— Source texts of formatted documents —

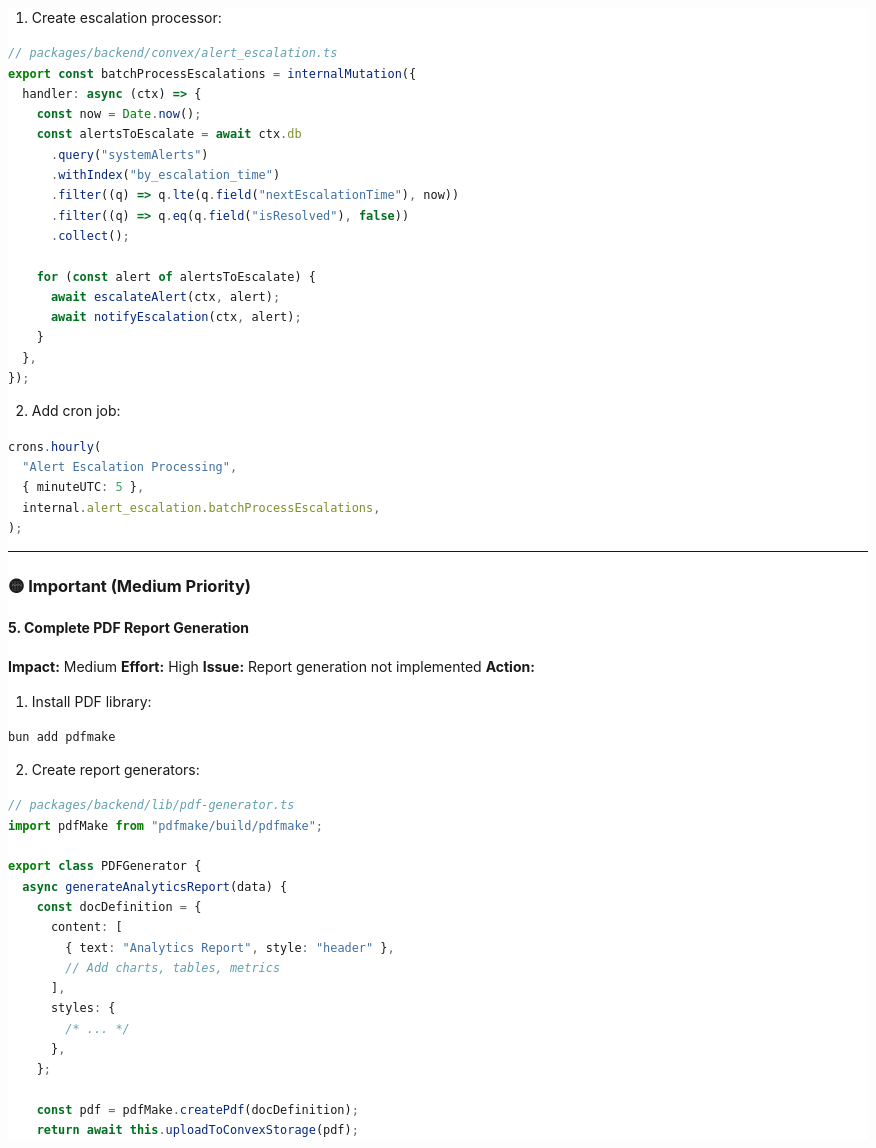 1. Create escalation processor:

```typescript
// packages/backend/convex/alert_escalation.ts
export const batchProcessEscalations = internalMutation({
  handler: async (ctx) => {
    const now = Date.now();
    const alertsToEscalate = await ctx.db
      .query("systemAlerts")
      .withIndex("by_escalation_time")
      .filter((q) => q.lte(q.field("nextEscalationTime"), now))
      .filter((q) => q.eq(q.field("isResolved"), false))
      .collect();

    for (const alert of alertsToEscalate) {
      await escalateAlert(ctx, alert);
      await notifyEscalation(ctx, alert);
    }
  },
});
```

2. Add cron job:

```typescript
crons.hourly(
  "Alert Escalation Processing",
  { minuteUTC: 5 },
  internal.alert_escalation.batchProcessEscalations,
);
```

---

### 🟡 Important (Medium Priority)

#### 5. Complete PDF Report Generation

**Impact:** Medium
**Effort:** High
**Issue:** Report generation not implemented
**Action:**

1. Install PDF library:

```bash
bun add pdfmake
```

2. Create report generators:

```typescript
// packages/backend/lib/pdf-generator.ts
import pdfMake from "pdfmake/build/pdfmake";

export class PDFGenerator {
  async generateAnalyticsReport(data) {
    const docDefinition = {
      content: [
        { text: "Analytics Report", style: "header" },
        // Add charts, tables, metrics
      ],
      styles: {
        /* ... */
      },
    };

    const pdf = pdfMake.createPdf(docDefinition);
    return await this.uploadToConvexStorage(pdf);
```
---
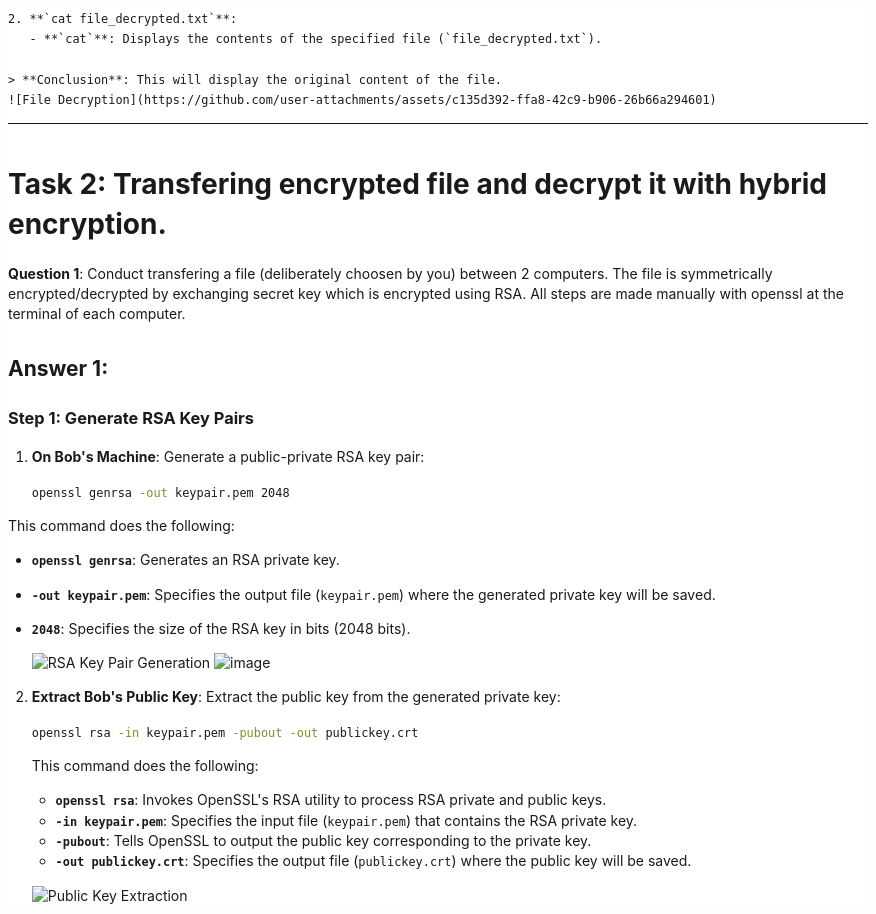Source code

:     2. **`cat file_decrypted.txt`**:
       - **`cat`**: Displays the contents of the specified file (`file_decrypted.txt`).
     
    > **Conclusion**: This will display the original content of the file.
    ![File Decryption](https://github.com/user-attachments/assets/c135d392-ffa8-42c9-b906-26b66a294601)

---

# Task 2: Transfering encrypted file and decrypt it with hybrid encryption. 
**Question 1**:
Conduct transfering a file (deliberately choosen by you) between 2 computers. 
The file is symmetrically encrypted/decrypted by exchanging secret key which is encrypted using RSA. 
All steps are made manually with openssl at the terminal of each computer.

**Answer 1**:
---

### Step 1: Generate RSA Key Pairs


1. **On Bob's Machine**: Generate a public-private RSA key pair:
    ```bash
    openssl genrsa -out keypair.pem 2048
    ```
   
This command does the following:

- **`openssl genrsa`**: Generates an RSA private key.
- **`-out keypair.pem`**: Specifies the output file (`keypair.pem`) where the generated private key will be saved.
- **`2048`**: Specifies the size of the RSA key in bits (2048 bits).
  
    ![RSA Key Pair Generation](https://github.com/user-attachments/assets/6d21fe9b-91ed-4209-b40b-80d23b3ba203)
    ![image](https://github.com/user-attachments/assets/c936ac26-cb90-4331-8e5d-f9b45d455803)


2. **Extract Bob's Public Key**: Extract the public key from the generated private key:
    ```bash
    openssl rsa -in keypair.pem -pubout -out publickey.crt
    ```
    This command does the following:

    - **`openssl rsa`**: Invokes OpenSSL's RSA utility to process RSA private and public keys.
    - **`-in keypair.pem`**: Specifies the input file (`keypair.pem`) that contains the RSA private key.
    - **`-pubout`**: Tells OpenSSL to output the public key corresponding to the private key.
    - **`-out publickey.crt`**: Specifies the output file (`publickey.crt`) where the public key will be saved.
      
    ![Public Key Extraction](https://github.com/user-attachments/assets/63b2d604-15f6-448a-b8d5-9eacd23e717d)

— Directions —
Where a line above contains the word "will", show that line.

— Solution to this exercise —
    > **Conclusion**: This will display the original content of the file.
- **`-out keypair.pem`**: Specifies the output file (`keypair.pem`) where the generated private key will be saved.
    - **`-out publickey.crt`**: Specifies the output file (`publickey.crt`) where the public key will be saved.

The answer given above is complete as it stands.